Philpot révèle un dernier fait troublant. En 1967, dans un studio de radio de la BBC à Londres, un Anglais d’un certain âge ayant vécu à Terre-Neuve à l’époque du référendum, écoute un jeune étudiant londonien provenant de Terre-Neuve lire un poème qui le trouble. Il déballe ensuite sont histoire: haut fonctionnaire aux affaires étrangères britanniques, « il était chargé de voir à ce que le résultat de ce deuxième tour du référendum favorise l’annexion de Terre-neuve au Canada. Mais, ne le voyant pas ainsi, les Terre-Neuvois auraient rejeté la confédération avec le Canada pour une deuxième fois par le vote très serré de 52% contre 48%. Pour faire plaisir à Londres, le fonctionnaire britannique n’aurait fait que modifier légèrement le résultat, un maigre 4%, ce qui aurait scellé l’avenir du pays » (p. 35). Ce diplomate était probablement St John Chadwick.

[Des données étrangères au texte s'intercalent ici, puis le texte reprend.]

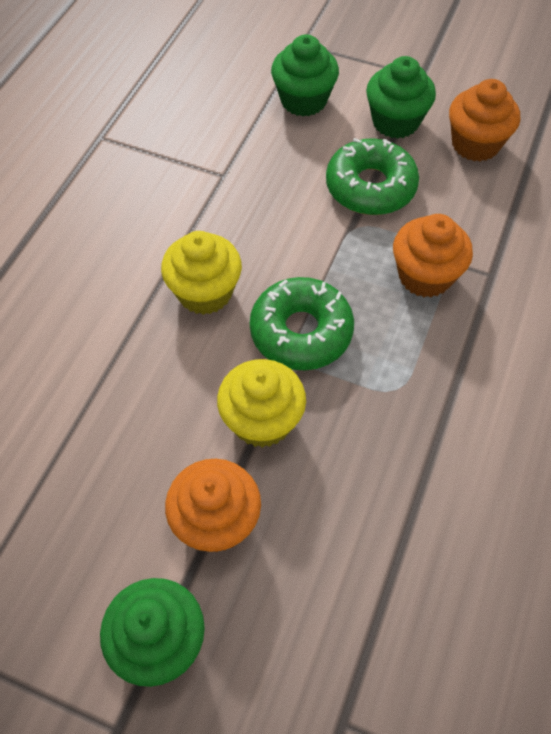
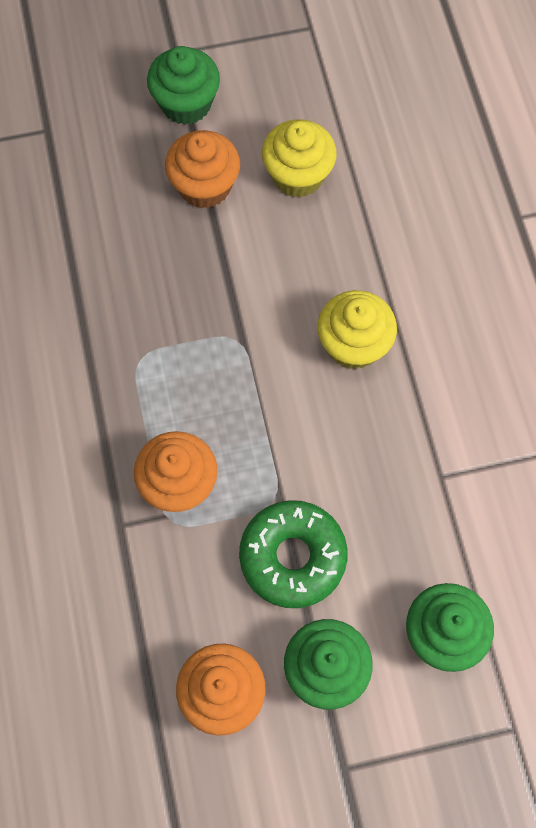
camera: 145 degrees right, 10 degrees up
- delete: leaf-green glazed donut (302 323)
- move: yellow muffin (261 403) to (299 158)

Smallwood signant l’entente qui fait entrer Terre-Neuve au sein du Canada

Au regard de la documentation historique, il est impossible de vérifier le résultat véritable du référendum.  La raison est en simple; tous les bulletins de votes ont été brûlés deux semaines après les résultats par un certain Terre-Neuviens du nom de David Butler. Dans quel but? L’historien John Fitzgerald mentionne que l’homme lui aurait confié avoir reçu des instructions du directeur des élections, Nehemiah Short, l’enjoignant de brûler les documents.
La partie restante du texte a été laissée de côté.